Branxholm is a typical north-east Tasmania timber town nestled into the rolling hills. It is notable for its saw mills and its hop fields. It has a sprawling street pattern which makes the small town spread across the valley floor. Branxholm offers the visitor good fishing in the Ringarooma River.
Where Is it?: Branxholm is 93 km north east of Launceston on the Tasman Highway.
Close to the town is Mount Horror, known for excellent scenic views it is surrounded by extensive pine and gum plantations. The Forestry Commission s fire tower is open to the public when attended in the summer. Of historical interest is the disused Mt Paris Dam, located on C425 road, and the Imperial Hotel.
The area was first settled by James Reid Scott who named his property after a small village in his native Scotland. By 1870 there were only three buildings in the valley but three years later, with the discovery of tin, a shanty town had grown up. By 1877 the population was around 300, and by 1883 the town had been proclaimed. Branxholm Post Office opened on 1 August 1876. Tin mining drove the town's economy for many years but gradually declined, to be replaced by timber cutting, and in 1970, the first hop fields were planted.
Mt Paris Dam
Mt Paris Dam, on the Mt Paris Road, is the only surviving pillar and slab dam in Tasmania. Originally named the Morning Star Dam, it was built across the Cascade River using only shovels and wheelbarrows in 1937 and was connected by an 11 Km water race with the Mt Paris Mine. The mine closed in 1970 and the dam fell into disuse. In 1985, a hole was blasted into the 16 metre high wall to release the water. In the middle of the dam, most of the vegetation has now grown back, the only indication it was ever any different is the dam wall which still rises starkly before you in the middle of the bush.
The tiny settlement of Moorina was originally a tin mining centre. It now has a virtually non-existent population. The only interesting landmark in the town is the solitary Chinese headstone and small 'oven' in the cemetery (turn off the main road - it is clearly signposted) which recall the fact that in the late nineteenth century hundreds of Chinese arrived in the area to work in the tin mines. Moorina was once known as Krushkas Bridge (after the Krushka brothers who settled in the area and opened the Derby mine) but was later renamed Moorina, after Truganini's sister.

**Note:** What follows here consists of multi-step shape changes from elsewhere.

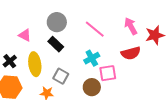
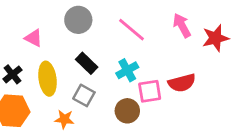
black rectangle: (56, 44) -> (87, 63), moved
red semicircle: (131, 53) -> (182, 83), moved

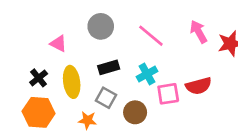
black rectangle: (87, 63) -> (109, 67), turned -60
brown circle: (127, 111) -> (135, 112), moved

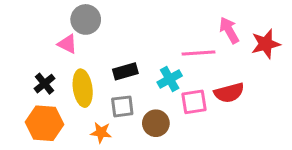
gray circle: (101, 26) -> (86, 19), moved
pink line: (151, 36) -> (199, 53), moved, turned -44
gray square: (106, 98) -> (122, 106), turned -36

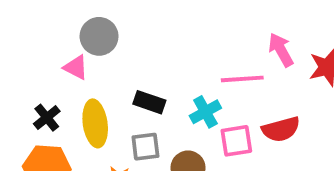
black rectangle: (125, 71) -> (149, 102), turned 35

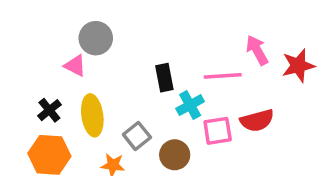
black rectangle: (149, 102) -> (164, 78), moved, turned 60
gray square: (145, 147) -> (137, 136), turned -32

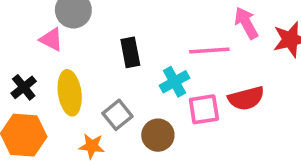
black rectangle: (164, 78) -> (130, 52), moved

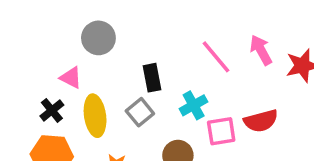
pink triangle: (51, 39) -> (71, 78), moved
pink line: (209, 51) -> (216, 57), moved, turned 54
gray square: (117, 115) -> (140, 112), moved

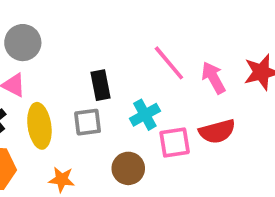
gray circle: (98, 38) -> (23, 43), moved
pink arrow: (261, 50) -> (213, 78), moved
gray square: (140, 112) -> (88, 122), turned 32

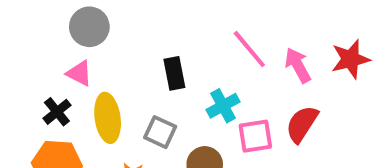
gray square: (88, 122) -> (160, 132), moved, turned 32
red semicircle: (217, 131) -> (302, 124), turned 138

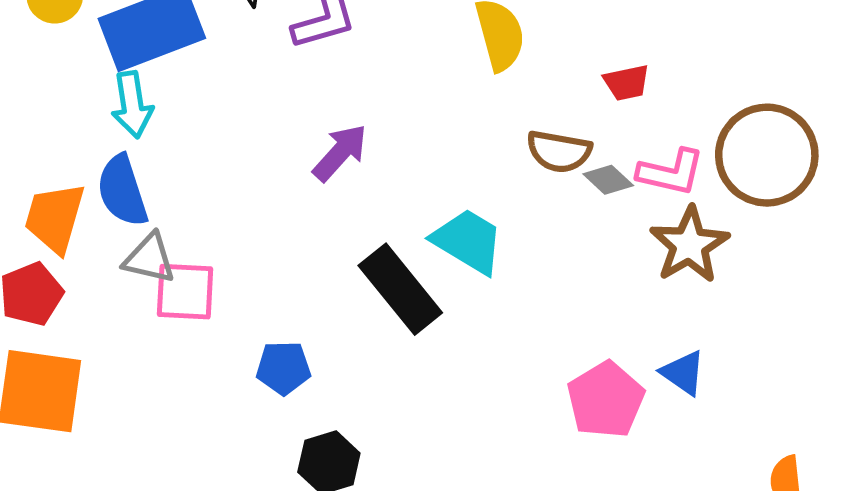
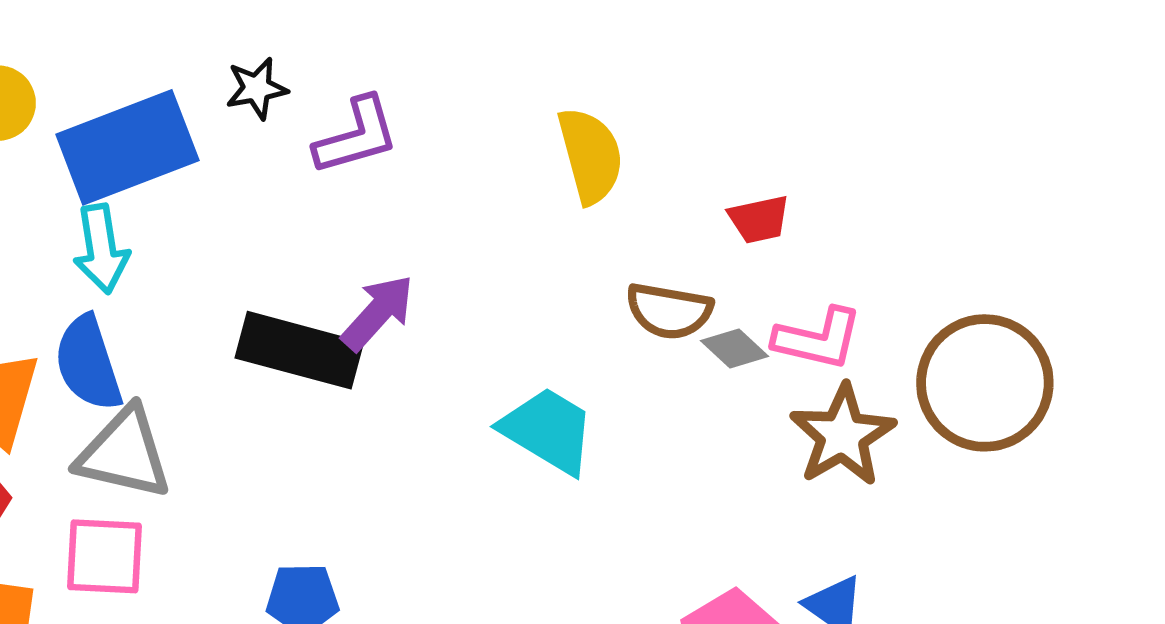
brown circle: (767, 155) -> (985, 383), moved
gray triangle: (149, 258) -> (124, 453), size x1.4
black rectangle: (400, 289) -> (299, 350), moved, turned -36
pink square: (185, 292) -> (104, 556), moved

Transport hub of the Tin Rush, with roads that were wet enough to 'bog a duck', this was the site of a Chinese monument and burning tower. The interpretive marker will hold you enthralled, with stories of success and despair, transport of the precious tin, and of bodies! Find out why the European graves all face east, while the Chinese graves all face west, and the intriguing ritual of the second burial.
Trail of the Tin Dragon
The Trail of the Tin Dragon has been developed to create a trail of experiences between Launceston and St. Helens that tell the tale of our past mining history. Spanning the rugged North-East,the Trail of the Tin Dragon winds its way through stunning scenery and historic townships. The Trail tells the story of tin mining in the North East of Tasmania, focusing on the European and Chinese miners who sought their fortune and risked all for this most remarkable metal.
The Trail of the Tin Dragon is the untold story of the North East of Tasmania. It is a Chinese story. It is a story of Tin mining, of boom and bust, flood and drought, riches and poverty, hope and despair. It is a story of racial hatred and racial harmony. A story of human transience and the power of nature. The trails begins at Launceston, and passes through Branxholm, Derby, Moorina, Pyengana and St Helens. In Western legends and myths, the dragon is usually depicted as a medieval fire-belching monster, representing evil, or a beast to be vanquished by moral force and valour. For the Chinese, the dragon symbolizes goodness, strength, fertility and change.
Branxholm is the site of the infamous 'Showdown on the Bridge' - Tasmania's first race riot in a confrontation between European and Chinese miners. Branxholm was also where the Ah Moy family owned a shop and rich mining leases of Ruby Flat.